If there is a users table/collection sharded by its id and an orders table/collection sharded by its id, then there is no "guaranteed-to-exist shard key" between them, right? So, in that case, where the two are often accessed together, having a "guaranteed-to-exist shard key" of the "tenant namespace" would be the logical choice.
> value distribution doesn't really have any impact here
I mentioned value distribution strictly in the context of ordering composite shard keys (if applicable). My apologies for any confusion this might have introduced.
> (shard keys are also guaranteed to exist by definition, not clear what you mean by that)
My implication was in reference to what is always available across accessing sharded entities. In the scenario you describe, sharding by either user or order id would not be ideal. In situations where one or the other is not sharded, then identifying a common shard key likely is not needed.
>> Sharding and multi-tenancy are orthogonal concepts.
> sharding and multi-tenancy are only orthogonal if you don't care that a single tenant can have information on multiple shards
My assertion was regarding theory, not specific scenarios. In practice, having multiple tables/collections needing shards with the tenant being the common entity strongly implies sharding on a tenant property and not of those unique to each table/collection, as implied in your reply.
>Pick a a stable, guaranteed-to-exist, shard key (composite or atomic properties) and use that.
This is a pretty risky approach since it's almost certainly the case that you won't end up evenly distributing your data across shards using this method.

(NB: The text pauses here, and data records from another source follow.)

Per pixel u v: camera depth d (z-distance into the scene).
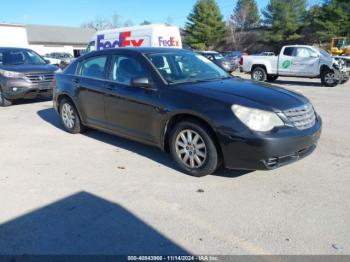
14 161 5.31
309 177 4.50
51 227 3.43
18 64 10.35
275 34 61.09
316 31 55.94
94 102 5.90
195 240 3.18
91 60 6.14
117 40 15.69
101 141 6.27
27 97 9.82
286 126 4.07
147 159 5.27
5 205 3.89
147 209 3.74
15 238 3.26
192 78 5.12
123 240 3.20
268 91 4.60
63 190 4.25
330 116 8.34
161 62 5.16
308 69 16.41
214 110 4.17
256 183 4.32
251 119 3.99
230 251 3.02
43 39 59.16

> This is a pretty risky approach since it's almost certainly the case that you won't end up evenly distributing your data across shards using this method.
Distributing data across shards is a function of the properties selected to use for partitioning. So I do not understand how "a stable, guaranteed-to-exist, shard key (composite or atomic properties)" is "a pretty risky approach."
While high volume multi-tenant "customers/users/accounts" systems are common, they are not the only ones which benefit from sharded persistent stores.
For example, consider a system which monitors farm equipment for Caterpillar and John Deere. Lets say each company has 100k devices which send one message per day to the system.
While it is easy to envision sharding device messages based on "DeviceId / Company" in this hypothetical system, there would be no value sharding the two customers.
you're right, uneven shards are an inevitable outcome of this approach
but shard "even-ness" is in direct tension with the concern of the GP, which is execution atomicity
frequently, it's better to have uneven shards (that you can e.g. scale independently when necessary) that give you atomic execution, than even shards that require distributed transactions
Pass a certain point, you ought to think about whether to keep using a RDBMS as a K-V store or switch to a real distributed K-V store like Cassandra, ScyllaDB, DynamoDB and the like
About hot spots, it has always been an issue with K-V stores, and the only real solution is a good key design, though there are some tricks:
* Use a uniformly distributed but deterministic key prefix. For example, instead of using raw user_id as key, attach a small hash before it: (hash(<user_id>), <user_id>) This can help with load distribution if your <user_id> is not uniformly distributed by itself such as a phone or id number.
* Add more data to your key to increase cardinality. For example, with time series data, instead of using object_id as partition key, use (user_id, time_bucket) so the data for a busy object will get split into different partition over time.
Sorry if I was unclear. Hoping to hear what strategies were practical within a given DB. A whole different platform is usually a much larger undertaking.
Pick a a stable, guaranteed-to-exist, shard key (composite or atomic properties) and use that. If composite, order properties used in most-to-least distinct value distribution.